G---- drew me up to the stranger, and the introduction was effected. The manners of Mr Richards were not those of an adventurous traveller. Travellers are in general constitutionally gifted with high animal spirits: they are talkative, eager, imperious. Mr Richards was calm and subdued in tone, with manners which were made distant by the loftiness of punctilious courtesy--the manners of a former age. I observed that the English he spoke was not exactly of our day. I should even have said that the accent was slightly foreign. But then Mr Richards remarked that he had been little in the habit for many years of speaking in his native tongue. The conversation fell upon the changes in the aspect of London since he had last visited our metropolis. G---- then glanced off to the moral changes--literary, social, political--the great men who were removed from the stage within the last twenty years--the new great men who were coming on. In all this Mr Richards evinced no interest. He had evidently read none of our living authors, and seemed scarcely acquainted by name with our younger statesmen. Once and only once he laughed; it was when G---- asked him whether he had any thoughts of getting into Parliament. And the laugh was inward--sarcastic--sinister--a sneer raised into a laugh. After a few minutes G---- left us to talk to some other acquaintances who had just lounged into the room, and I then said quietly:
"I have seen a miniature of you, Mr Richards, in the house you once inhabited, and perhaps built, if not wholly, at least in part, in ---- Street. You passed by that house this morning."

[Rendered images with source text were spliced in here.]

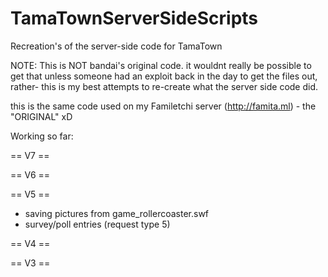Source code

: # TamaTownServerSideScripts
Recreation's of the server-side code for TamaTown

NOTE: This is NOT bandai's original code. it wouldnt really be possible to get that unless someone had an exploit back in the day to get the files out, rather- this is my best attempts to re-create what the server side code did.

this is the same code used on my Familetchi server (http://famita.ml) - the "ORIGINAL" xD


Working so far: 

== V7 ==


== V6 ==


== V5 ==
- saving pictures from game_rollercoaster.swf
- survey/poll entries (request type 5)

== V4 ==


== V3 ==
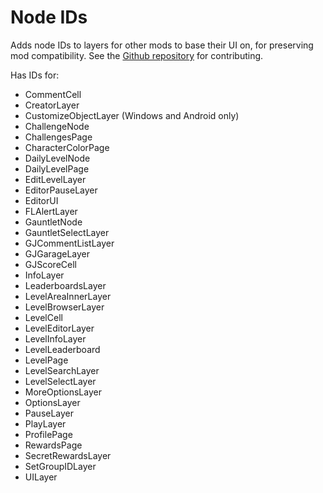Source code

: # Node IDs

Adds node IDs to layers for other mods to base their UI on, for preserving mod compatibility. See the [Github repository](https://github.com/geode-sdk/NodeIDs) for contributing.

Has IDs for:

- CommentCell
- CreatorLayer
- CustomizeObjectLayer (Windows and Android only)
- ChallengeNode
- ChallengesPage
- CharacterColorPage
- DailyLevelNode
- DailyLevelPage
- EditLevelLayer
- EditorPauseLayer
- EditorUI
- FLAlertLayer
- GauntletNode
- GauntletSelectLayer
- GJCommentListLayer
- GJGarageLayer
- GJScoreCell
- InfoLayer
- LeaderboardsLayer
- LevelAreaInnerLayer
- LevelBrowserLayer
- LevelCell
- LevelEditorLayer
- LevelInfoLayer
- LevelLeaderboard
- LevelPage
- LevelSearchLayer
- LevelSelectLayer
- MoreOptionsLayer
- OptionsLayer
- PauseLayer
- PlayLayer
- ProfilePage
- RewardsPage
- SecretRewardsLayer
- SetGroupIDLayer
- UILayer
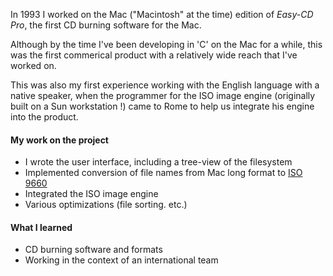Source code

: ---
---
In 1993 I worked on the Mac ("Macintosh" at the time) edition of *Easy-CD Pro*, the first CD burning software for the Mac.

Although by the time I've been developing in 'C' on the Mac for a while, this was the first commerical product with a relatively wide reach that I've worked on.

This was also my first experience working with the English language with a native speaker, when the programmer for the ISO image engine (originally built on a Sun workstation !) came to Rome to help us integrate his engine into the product.

#### My work on the project

- I wrote the user interface, including a tree-view of the filesystem
- Implemented conversion of file names from Mac long format to [ISO 9660](https://en.wikipedia.org/wiki/ISO_9660)
- Integrated the ISO image engine
- Various optimizations (file sorting. etc.)

#### What I learned

- CD burning software and formats
- Working in the context of an international team



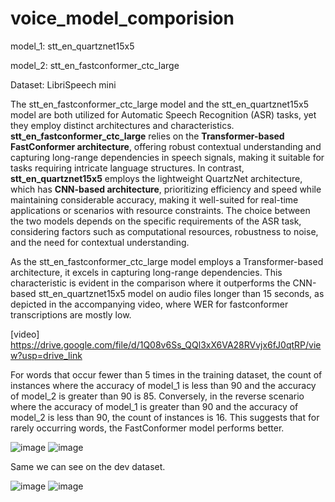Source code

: ﻿# voice_model_comporision
 
 model_1: stt_en_quartznet15x5
 
 model_2: stt_en_fastconformer_ctc_large

 Dataset: LibriSpeech mini

 
The stt_en_fastconformer_ctc_large model and the stt_en_quartznet15x5 model are both utilized for Automatic Speech Recognition (ASR) tasks, yet they employ distinct architectures and characteristics. **stt_en_fastconformer_ctc_large** relies on the **Transformer-based FastConformer architecture**, offering robust contextual understanding and capturing long-range dependencies in speech signals, making it suitable for tasks requiring intricate language structures. In contrast, **stt_en_quartznet15x5** employs the lightweight QuartzNet architecture, which has **CNN-based architecture**, prioritizing efficiency and speed while maintaining considerable accuracy, making it well-suited for real-time applications or scenarios with resource constraints. The choice between the two models depends on the specific requirements of the ASR task, considering factors such as computational resources, robustness to noise, and the need for contextual understanding.

As the stt_en_fastconformer_ctc_large model employs a Transformer-based architecture, it excels in capturing long-range dependencies. This characteristic is evident in the comparison where it outperforms the CNN-based stt_en_quartznet15x5 model on audio files longer than 15 seconds, as depicted in the accompanying video, where WER for fastconformer transcriptions are mostly low.

[video] https://drive.google.com/file/d/1Q08v6Ss_QQl3xX6VA28RVvjx6fJ0qtRP/view?usp=drive_link


For words that occur fewer than 5 times in the training dataset, the count of instances where the accuracy of model_1 is less than 90 and the accuracy of model_2 is greater than 90 is 85. Conversely, in the reverse scenario where the accuracy of model_1 is greater than 90 and the accuracy of model_2 is less than 90, the count of instances is 16. This suggests that for rarely occurring words, the FastConformer model performs better.

![image](https://github.com/SvetlanaYes/voice_model_comporision/assets/91842237/e9081fa6-5c34-4033-ac36-ddc10a1321f0)
![image](https://github.com/SvetlanaYes/voice_model_comporision/assets/91842237/b65f27ff-5f1a-4a2c-ae57-9d308bc3a55a)

Same we can see on the dev dataset.

![image](https://github.com/SvetlanaYes/voice_model_comporision/assets/91842237/8562bd05-55b5-4c7e-b3ba-db6c470b79be)
![image](https://github.com/SvetlanaYes/voice_model_comporision/assets/91842237/0f4991f9-fede-4c8e-a54f-b9d6dd83e3e6)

Not till I had finished did I raise my eyes to his, and then his fixed my gaze so steadfastly that I could not withdraw it--those fascinating serpent eyes. But involuntarily, and if the words that translated my thought were dragged from me, I added in a low whisper, "I have been a student in the mysteries of life and nature; of those mysteries I have known the occult professors. I have the right to speak to you thus." And I uttered a certain pass-word.